Short note on Google – it can be either your friend or foe. If a website is selling something on the side of providing information, oftentimes that is what is called a conflict of interest. (Doctors aren’t allowed to do that in their own office.) Look for references and check sources against other more reputable sources. Just reading one article or blog post does not equate a full understanding of the topic.
Food reforms: Plaster of Paris was once added to make bread heavier, thereby increasing the price. Along came the Pure Food and Drug Act of 1906 to help change such malpractices of food production from occurring and preventing public harm.

Food problems: it spoils, cannot always be distributed most effectively, and then there’s the destruction of pests to always contend with. Food may be plentiful but is it nutritious?
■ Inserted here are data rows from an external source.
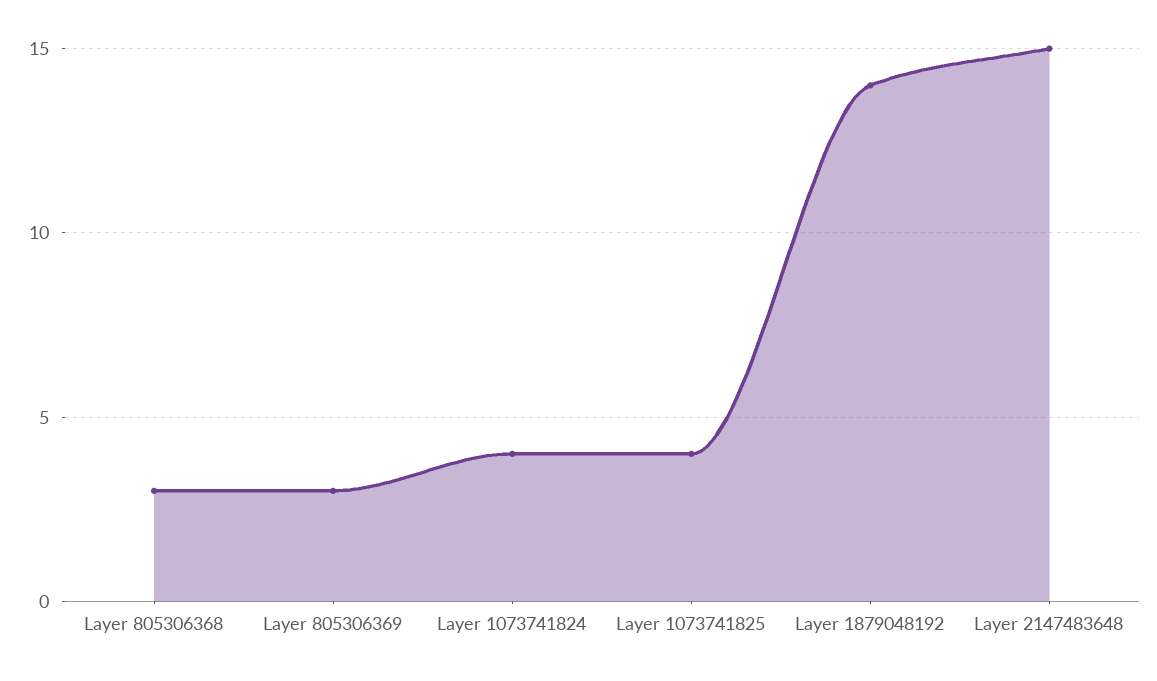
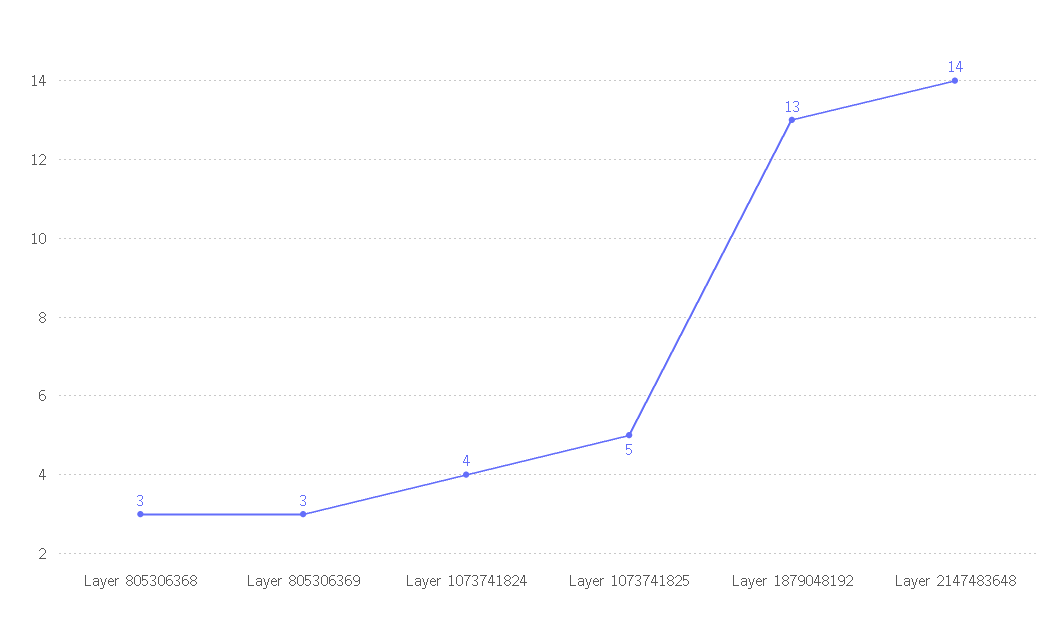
  {
    "Layer 805306368": 3,
    "Layer 805306369": 3,
    "Layer 1073741824": 4,
-   "Layer 1073741825": 4,
+   "Layer 1073741825": 5,
-   "Layer 1879048192": 14,
+   "Layer 1879048192": 13,
-   "Layer 2147483648": 15
+   "Layer 2147483648": 14
  }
The comparison of two societies and the difference in what foods are consumed (determined by cultural as well as economic factors): The US eats more wheat, milk, and meat products, whereas India surpasses the US in the consumption of rice, corn, and legumes.

An Apple contains –

1. Flavors. To name just a few – acetone (nail polish remover), formaldehyde (embalming fluid), methanol (wood alcohol), 2-propenol (rubbing alcohol), and other volatile materials. We are always consuming chemicals; just many are not harmful due to the miniscule concentrations involved. (The dose makes the poison – Paracelsus.) These chemicals (as seen in the picture I googled around for) combine and interact in such a complex manner as to make the apple taste distinctly like an apple. (As the 9th doctor would say, Facinating!)

2. Sugar – about 18 grams in one apple.

3. Water – when put through a vacuum desiccator, about 120 mL, or 85% of the apple is water. Watermelon, touted as having the most water, has 96% BUT radishes beat them by containing 98% water.

4. Fiber

Macronutrients – fat, protein, complex carbs, sugar. Fats are more easily stored by the body than carbohydrates.

Micronutrients – vitamins and minerals (to be presented later by Dr. Fenster).